NESTA...CHE "FESTA"!

Erano sette giorni che sui giornali della Capitale non si parlava d'altro...di come sarebbe stato accolto...delle emozioni presunte...reali. Il destino è stato amaro nel catapultarlo in modo così repentino da avversario nel suo stadio, contro la sua Lazio, i suoi tifosi, i suoi compagni...la sua vita. E si sforzava Alessandro ad ammorbidire i toni, ad abbassare i riflettori, a gettare acqua sul fuoco...quel fuoco ancora acceso nei cuori del popolo laziale.

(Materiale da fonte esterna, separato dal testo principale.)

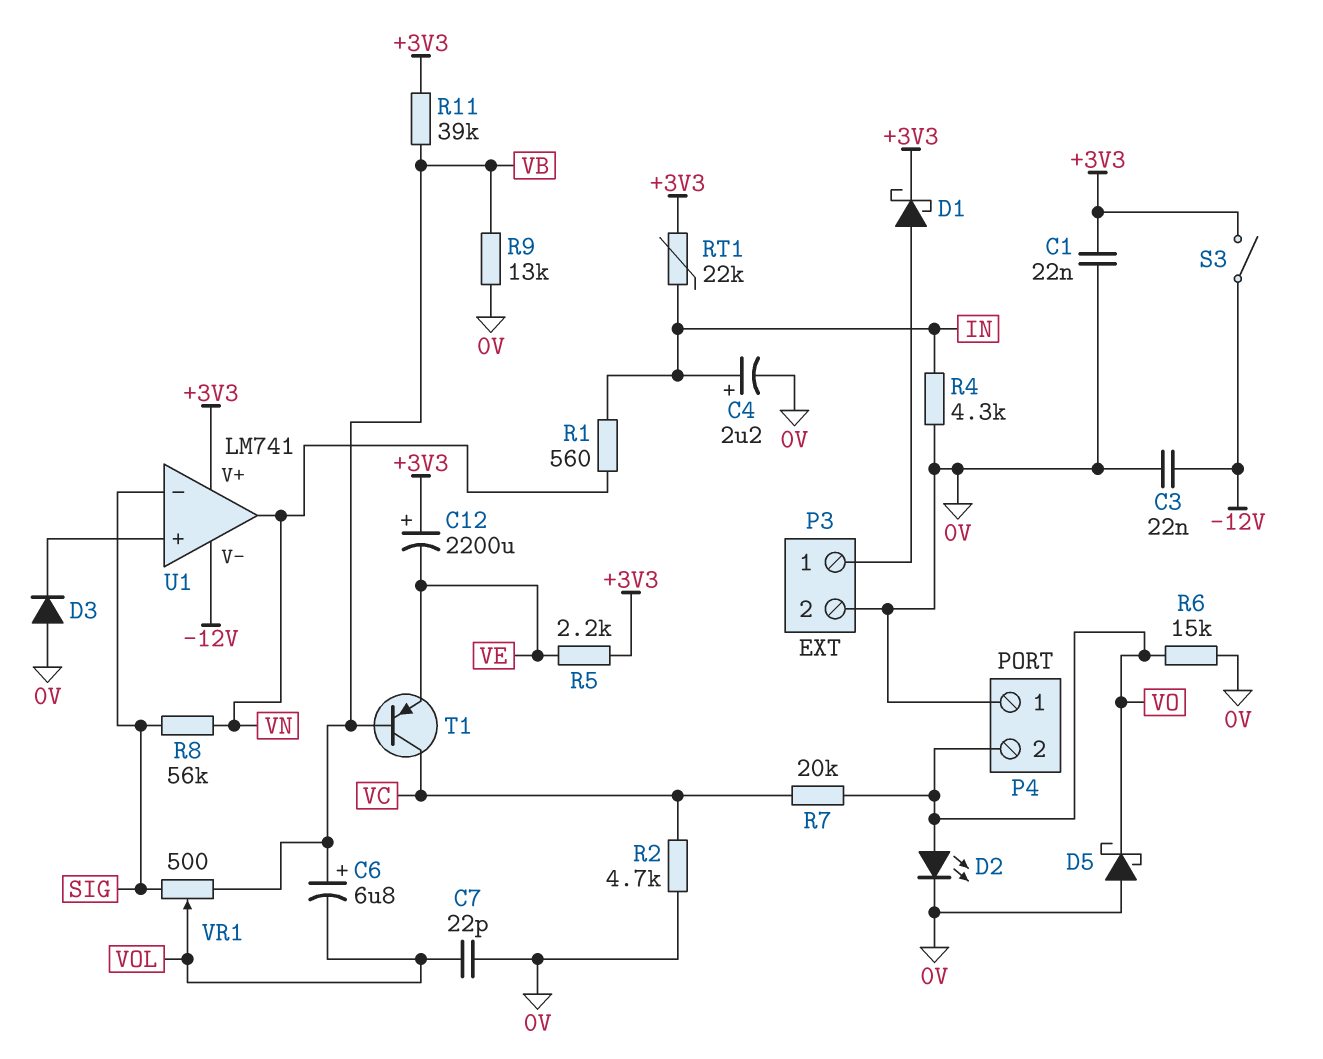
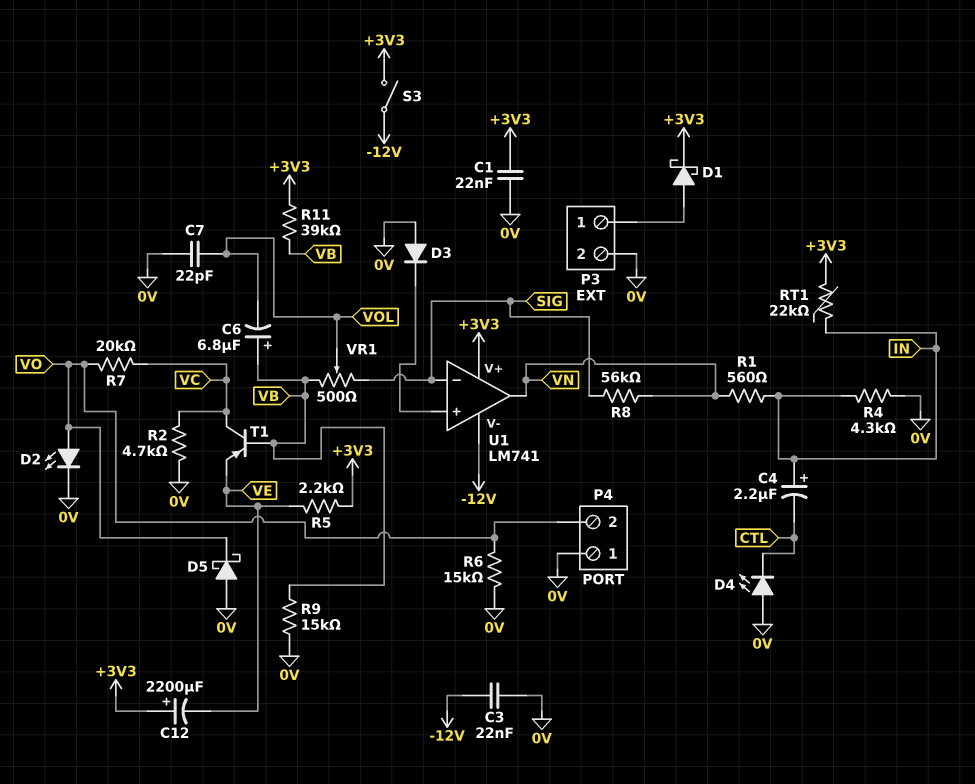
C4: 2.2uF (plus IN, minus 0V) -> 2.2uF (plus IN, minus CTL)
D4: none -> LED (A 0V, K CTL)
R9: 13k (0V, VB) -> 15k (0V, VB)

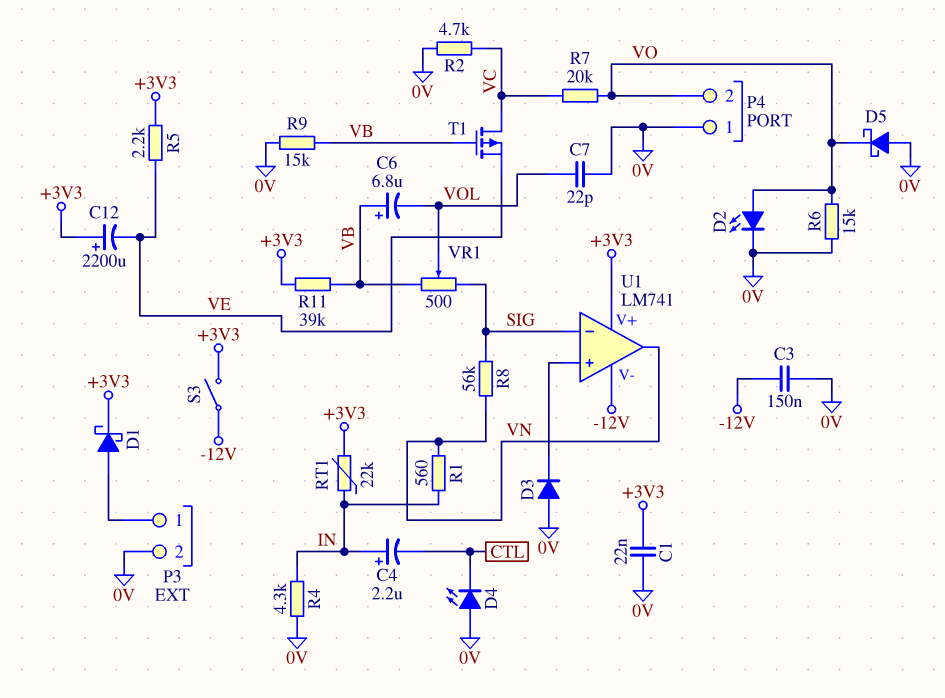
C3: 22nF (-12V, 0V) -> 150nF (-12V, 0V)
T1: PNP (B VB, C VC, E VE) -> PMOS (G VB, D VC, S VE)

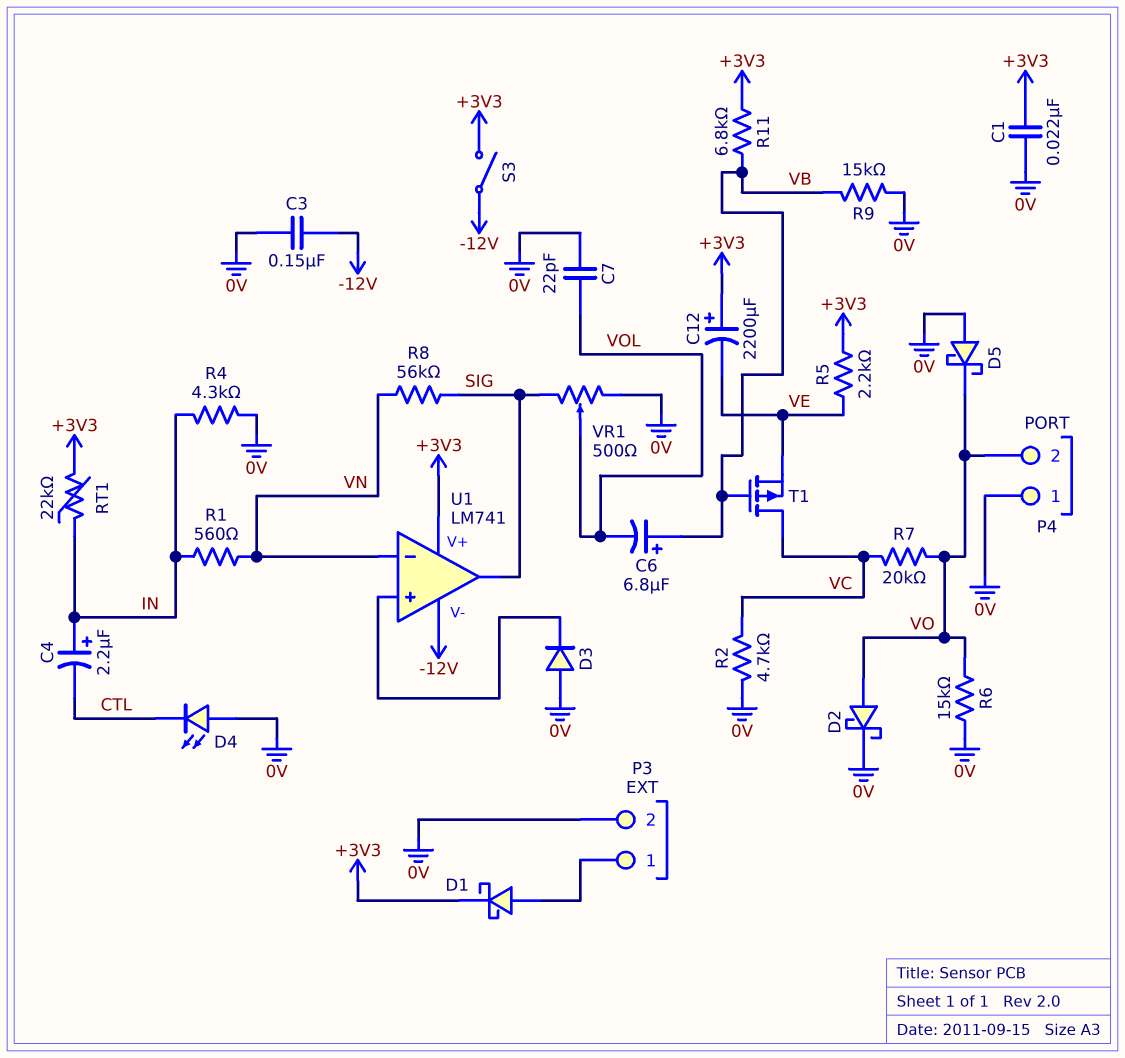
D2: LED (A VO, K 0V) -> schottky (A VO, K 0V)
R11: 39k (+3V3, VB) -> 6.8k (+3V3, VB)
U1 pin in-: SIG -> VN
U1 pin out: VN -> SIG
VR1: 500 (SIG, VB, wiper VOL) -> 500 (0V, SIG, wiper VOL)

La maggior parte delle persone presenti sabato all'Olimpico lo ha visto esordire con quella maglia biancazzurra, con quella seconda pelle, lo ha sostenuto dalle stelle alle stalle, lo ha visto correre impazzito per il suo primo trofeo grazie proprio ad un suo goal (finale Coppa Italia Lazio-Milan 3-1), lo ha consolato frastornato e incredulo dopo la debacle dell'ultimo derby..
Sabato l'Olimpico non ha fischiato Sandro...ma il "nemico", colui che ha osato allontanarlo... Ha fischiato il sistema...la dura legge del calcio moderno (si dice così...vero?) che ha imposto la cessione dell'ultimo vero uomo-bandiera in casa Lazio. E non è un caso che la folla biancoceleste in questa stagione si sia ritrovata unita e compatta nel sostegno alla squadra indipendentemente dai risultati sportivi...si sia "aggrappata" al vessillo al di là dei singoli giocatori, si sia ritrovata orgogliosa di essere laziale forse più di prima.
Sandro Nesta non è un mercenario...lo sa bene la gente...anche quella che lo ha fischiato sonoramente; la sua colpa semmai è quella di essere stato l'ultimo degli incedibili e, in quanto tale, l'unico che, andandosene, doveva qualcosa a quella gente così svisceratamente innamorata... Potevano non farlo Vieri, Salas, forse anche Nedved e Signori...uomini che hanno contribuito ai successi laziali ma che, nonostante lo splendido feeling con i tifosi, non hanno fatto della Lazio la loro vita... Sandro doveva...perchè lui era la Lazio...l'anello di congiunzione tra il nebbioso passato e la nuova realtà dell'era Cragnotti...inesauribile vanto della Roma biancazzurra. Doveva trovare il modo di dire a tutti che le sue gambe andavano a Milano ma il suo cuore sarebbe rimasto lì...Doveva prenotare non una pagina di giornale come fanno coloro che se ne vanno dopo qualche anno...ce ne volevano dieci! Dieci facciate per gridare al suo popolo... "A presto"...per dire che lui la sua gente non l'avrebbe dimenticata mai... Doveva vincere remore e timidezza, doveva confrontarsi con chi non ha dormito per notti intere, doveva comunque andare, nonostante il clima avverso, sotto quella curva e spiegare, anche con un solo gesto, perchè sia "sparito" nel nulla... Non è che poteva..: attenzione...doveva!
Poteva non averne voglia...ma aveva un "debito"...un debito d'onore! Non c'è da sdegnarsi per quei fischi...sarebbe stata tremendamente peggio l'indifferenza...
Ed invece quel sibilo che ha accompagnato ogni sua giocata è stata la sofferta testimonianza di un grande amore forse involontariamente calpestato...manifestazione insolita, complessa e paradossale. Diatriba mangiafegato che il pubblico laziale aveva "riservato", lacrime agli occhi, solo ad altri due giocatori "purosangue"... anche se con qualche sfumatura diversa: Bruno Giordano e Paolo Di Canio... anche loro accolti, da avversari, in modo insolito e contrastato...è solo un caso?